**INSTRUCTIONS:**
a – In the homebuying passage, what does Torres say is the main thing that is similar between now and then?
b – List every way the homebuying passage gives for how people with the means improved their work-from-home spaces.
c – Pick up the homebuying passage after its final sentence and continue it.

**DOCUMENT TEXT:**
╭──

So Torres says the main thing that is similar between now and then is the “frenzy” over homebuying.
“Let’s call it the ‘pandemic frenzy’ now,” he said, “where you feel you’re going to be priced out of the housing market. You’re scared, you’re like, ‘Oh, my God, I want to buy a house. If I don’t buy it right now, and I’m seeing prices increases at a high rate’ – you feel you’re going to be priced out, right?”
He says homeowners have benefited the most from this pandemic frenzy, as well as those who have jobs in industries in which they can work remotely. For those who had the means, they were able to improve their work-from-home spaces by finding a home with more space, or living in a more desirable location, or having a bigger yard. Torres says the people who were able to act on their desire to improve their living space had job security during the pandemic; some even prospered over the last year and a half.

╰──

**ENTRIES SUPPLIED:**

╭──

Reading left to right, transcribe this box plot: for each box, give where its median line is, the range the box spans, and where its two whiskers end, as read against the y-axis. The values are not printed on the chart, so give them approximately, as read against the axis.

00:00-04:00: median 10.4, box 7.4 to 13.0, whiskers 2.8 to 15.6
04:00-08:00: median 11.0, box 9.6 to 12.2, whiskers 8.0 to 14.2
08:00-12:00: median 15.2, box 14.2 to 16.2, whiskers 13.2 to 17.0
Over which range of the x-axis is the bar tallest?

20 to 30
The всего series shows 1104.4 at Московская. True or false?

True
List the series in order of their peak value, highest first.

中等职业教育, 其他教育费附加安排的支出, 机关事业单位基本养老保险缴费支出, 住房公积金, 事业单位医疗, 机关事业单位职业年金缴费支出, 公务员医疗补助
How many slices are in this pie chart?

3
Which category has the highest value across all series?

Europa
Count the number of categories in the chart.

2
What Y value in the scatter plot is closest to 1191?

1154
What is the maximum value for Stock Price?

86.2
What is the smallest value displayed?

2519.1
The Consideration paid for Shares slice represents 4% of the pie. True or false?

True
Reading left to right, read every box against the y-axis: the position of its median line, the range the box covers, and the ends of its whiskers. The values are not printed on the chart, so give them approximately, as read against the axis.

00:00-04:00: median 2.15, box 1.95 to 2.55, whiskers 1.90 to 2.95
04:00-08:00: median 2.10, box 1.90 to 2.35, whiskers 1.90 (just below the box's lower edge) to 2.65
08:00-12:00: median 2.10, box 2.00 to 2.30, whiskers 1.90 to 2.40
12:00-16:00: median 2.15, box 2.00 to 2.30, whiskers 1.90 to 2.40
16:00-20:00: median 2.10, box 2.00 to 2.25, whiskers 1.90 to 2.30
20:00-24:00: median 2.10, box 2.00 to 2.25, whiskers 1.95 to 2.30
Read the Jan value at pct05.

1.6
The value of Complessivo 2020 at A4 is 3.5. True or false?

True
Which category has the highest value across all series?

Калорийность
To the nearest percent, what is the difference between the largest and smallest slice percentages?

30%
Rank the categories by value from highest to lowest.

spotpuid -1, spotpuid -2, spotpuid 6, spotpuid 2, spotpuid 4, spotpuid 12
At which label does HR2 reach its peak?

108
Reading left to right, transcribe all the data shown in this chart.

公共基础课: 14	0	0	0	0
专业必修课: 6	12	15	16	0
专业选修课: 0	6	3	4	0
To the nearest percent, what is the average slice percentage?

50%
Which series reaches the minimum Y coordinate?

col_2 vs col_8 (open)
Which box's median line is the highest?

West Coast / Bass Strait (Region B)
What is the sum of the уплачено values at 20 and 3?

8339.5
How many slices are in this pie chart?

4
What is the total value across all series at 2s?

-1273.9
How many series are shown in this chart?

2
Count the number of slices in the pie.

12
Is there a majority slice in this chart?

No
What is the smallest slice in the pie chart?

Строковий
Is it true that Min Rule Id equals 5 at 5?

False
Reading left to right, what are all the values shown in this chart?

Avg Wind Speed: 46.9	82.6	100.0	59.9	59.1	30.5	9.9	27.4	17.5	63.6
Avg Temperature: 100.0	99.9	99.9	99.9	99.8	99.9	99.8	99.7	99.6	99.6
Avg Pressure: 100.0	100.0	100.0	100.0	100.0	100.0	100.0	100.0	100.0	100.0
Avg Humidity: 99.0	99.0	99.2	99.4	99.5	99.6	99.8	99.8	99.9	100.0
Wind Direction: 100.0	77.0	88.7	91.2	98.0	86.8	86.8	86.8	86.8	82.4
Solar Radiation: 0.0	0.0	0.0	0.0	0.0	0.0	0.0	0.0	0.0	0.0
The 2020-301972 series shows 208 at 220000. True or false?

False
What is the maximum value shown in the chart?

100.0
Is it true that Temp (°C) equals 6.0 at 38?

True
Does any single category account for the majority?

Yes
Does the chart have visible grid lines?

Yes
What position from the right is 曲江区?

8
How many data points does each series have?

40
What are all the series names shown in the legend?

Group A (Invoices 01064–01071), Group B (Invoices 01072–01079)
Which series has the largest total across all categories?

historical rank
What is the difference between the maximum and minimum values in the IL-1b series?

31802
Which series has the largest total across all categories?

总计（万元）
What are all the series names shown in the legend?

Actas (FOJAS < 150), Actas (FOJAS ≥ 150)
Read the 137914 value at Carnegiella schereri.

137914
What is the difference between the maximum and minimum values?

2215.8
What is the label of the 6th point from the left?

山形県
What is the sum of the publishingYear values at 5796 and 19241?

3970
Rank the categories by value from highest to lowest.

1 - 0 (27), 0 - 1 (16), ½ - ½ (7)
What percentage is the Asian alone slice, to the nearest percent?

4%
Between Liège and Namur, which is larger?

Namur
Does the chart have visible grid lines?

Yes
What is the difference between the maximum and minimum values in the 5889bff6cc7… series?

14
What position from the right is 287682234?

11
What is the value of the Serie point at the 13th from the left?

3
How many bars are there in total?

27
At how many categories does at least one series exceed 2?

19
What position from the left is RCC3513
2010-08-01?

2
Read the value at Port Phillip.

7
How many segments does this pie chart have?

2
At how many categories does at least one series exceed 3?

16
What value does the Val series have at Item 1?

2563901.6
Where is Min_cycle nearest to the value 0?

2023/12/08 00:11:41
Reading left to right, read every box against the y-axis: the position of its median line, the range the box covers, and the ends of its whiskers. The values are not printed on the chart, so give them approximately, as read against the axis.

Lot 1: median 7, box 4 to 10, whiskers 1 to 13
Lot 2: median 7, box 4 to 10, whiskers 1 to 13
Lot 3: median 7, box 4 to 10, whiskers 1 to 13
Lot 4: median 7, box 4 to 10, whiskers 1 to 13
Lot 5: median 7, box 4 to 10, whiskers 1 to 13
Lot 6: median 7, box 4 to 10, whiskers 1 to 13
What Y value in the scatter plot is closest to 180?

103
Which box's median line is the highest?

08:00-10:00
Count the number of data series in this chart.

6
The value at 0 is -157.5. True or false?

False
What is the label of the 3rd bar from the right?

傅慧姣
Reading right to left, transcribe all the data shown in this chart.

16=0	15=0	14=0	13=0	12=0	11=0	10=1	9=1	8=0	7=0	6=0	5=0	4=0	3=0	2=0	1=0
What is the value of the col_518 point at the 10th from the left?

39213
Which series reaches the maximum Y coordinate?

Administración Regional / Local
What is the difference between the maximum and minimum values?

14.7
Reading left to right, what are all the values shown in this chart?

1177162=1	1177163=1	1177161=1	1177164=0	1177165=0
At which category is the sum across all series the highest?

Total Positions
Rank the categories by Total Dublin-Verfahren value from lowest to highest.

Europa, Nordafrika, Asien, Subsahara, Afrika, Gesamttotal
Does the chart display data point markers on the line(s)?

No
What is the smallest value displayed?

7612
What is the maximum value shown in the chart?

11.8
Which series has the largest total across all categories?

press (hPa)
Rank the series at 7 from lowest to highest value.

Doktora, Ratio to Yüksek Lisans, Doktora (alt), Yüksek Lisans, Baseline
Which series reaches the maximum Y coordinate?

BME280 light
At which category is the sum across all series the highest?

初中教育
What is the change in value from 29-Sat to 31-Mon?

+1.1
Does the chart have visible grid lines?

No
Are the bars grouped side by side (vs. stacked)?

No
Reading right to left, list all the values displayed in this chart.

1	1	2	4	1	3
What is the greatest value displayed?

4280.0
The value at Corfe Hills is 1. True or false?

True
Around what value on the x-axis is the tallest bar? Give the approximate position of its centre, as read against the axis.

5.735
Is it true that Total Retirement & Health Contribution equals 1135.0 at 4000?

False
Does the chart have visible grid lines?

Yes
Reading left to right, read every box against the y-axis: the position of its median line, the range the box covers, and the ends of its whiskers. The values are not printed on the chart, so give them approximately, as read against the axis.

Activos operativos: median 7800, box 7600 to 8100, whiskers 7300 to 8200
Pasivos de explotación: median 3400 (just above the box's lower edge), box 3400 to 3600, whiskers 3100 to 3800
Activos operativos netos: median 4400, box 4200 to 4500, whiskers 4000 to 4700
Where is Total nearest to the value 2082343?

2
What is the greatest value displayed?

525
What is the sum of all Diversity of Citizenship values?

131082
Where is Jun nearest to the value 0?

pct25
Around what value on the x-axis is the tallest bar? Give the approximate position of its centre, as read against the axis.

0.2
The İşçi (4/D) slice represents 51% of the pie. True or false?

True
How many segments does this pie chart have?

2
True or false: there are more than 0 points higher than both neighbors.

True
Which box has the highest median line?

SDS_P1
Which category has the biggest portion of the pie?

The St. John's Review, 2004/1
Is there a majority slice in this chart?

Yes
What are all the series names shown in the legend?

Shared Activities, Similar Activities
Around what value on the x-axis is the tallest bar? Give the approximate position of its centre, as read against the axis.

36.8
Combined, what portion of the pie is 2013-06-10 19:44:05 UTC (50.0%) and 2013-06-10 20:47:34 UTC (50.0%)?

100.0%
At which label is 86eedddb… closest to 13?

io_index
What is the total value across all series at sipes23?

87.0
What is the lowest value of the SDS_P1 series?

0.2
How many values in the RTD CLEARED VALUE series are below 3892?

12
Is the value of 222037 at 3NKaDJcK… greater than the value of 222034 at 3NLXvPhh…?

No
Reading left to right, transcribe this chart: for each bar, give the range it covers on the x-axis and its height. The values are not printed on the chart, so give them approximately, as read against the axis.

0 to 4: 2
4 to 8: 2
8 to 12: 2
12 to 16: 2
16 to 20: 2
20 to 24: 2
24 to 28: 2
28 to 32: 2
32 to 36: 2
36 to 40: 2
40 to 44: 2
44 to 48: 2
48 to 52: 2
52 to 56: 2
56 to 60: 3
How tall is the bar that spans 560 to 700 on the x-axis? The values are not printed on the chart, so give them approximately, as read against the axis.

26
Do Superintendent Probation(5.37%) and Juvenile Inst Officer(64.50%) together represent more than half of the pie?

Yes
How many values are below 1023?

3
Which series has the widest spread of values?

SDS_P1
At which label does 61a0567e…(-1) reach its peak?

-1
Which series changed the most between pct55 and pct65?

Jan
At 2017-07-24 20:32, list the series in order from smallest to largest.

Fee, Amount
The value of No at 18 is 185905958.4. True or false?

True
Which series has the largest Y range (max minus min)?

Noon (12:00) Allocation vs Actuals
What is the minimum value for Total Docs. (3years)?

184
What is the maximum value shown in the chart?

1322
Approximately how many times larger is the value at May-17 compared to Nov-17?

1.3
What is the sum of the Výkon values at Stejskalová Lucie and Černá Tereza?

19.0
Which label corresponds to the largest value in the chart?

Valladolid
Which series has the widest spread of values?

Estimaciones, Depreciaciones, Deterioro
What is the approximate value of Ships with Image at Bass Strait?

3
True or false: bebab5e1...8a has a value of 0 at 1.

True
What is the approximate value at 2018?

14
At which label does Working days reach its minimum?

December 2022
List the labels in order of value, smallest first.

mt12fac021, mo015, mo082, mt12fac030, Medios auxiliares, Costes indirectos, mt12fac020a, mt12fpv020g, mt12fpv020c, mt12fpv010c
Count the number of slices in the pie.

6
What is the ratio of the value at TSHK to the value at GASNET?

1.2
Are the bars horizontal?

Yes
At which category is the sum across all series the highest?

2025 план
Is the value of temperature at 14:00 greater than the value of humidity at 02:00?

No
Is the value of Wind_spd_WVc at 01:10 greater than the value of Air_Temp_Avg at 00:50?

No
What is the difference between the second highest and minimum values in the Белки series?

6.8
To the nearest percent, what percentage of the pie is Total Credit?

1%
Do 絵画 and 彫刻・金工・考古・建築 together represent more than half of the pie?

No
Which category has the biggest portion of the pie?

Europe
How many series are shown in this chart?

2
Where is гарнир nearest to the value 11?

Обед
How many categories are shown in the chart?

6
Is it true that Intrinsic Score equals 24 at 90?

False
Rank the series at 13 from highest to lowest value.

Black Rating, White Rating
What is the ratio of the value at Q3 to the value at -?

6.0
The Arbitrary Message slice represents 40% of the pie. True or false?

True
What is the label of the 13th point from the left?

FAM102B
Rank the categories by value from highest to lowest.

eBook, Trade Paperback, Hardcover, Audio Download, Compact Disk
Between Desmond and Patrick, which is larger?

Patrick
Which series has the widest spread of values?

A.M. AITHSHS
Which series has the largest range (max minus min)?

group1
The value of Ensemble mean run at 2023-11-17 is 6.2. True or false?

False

╰──

**RESPONSES IN ORDER:**
a – The "frenzy" over homebuying.

b –
- Finding a home with more space
- Living in a more desirable location
- Having a bigger yard

c –
But he says what’s happening in Texas isn’t a housing “bubble,” so it won’t burst. However, there will be a slowdown. Torres expects interest rates on mortgages to rise, which should weaken some of the demand. He also says more homes are coming onto the market, which could also help ease demand and drive down prices.
What likely won’t change are higher housing prices than before the pandemic. Texas has become a desirable state for many people to live in; Torres says prices only usually drop in places where people don’t want to live.
“Think about cities like Detroit where people moved away because the automotive industry was not doing that well; there was a big shift in that industry,” he said. “But that’s not happening in Texas; Texas’ economy is booming. We expect the Texas economy to continue to boom in the coming years. So, those prices are here to stay.”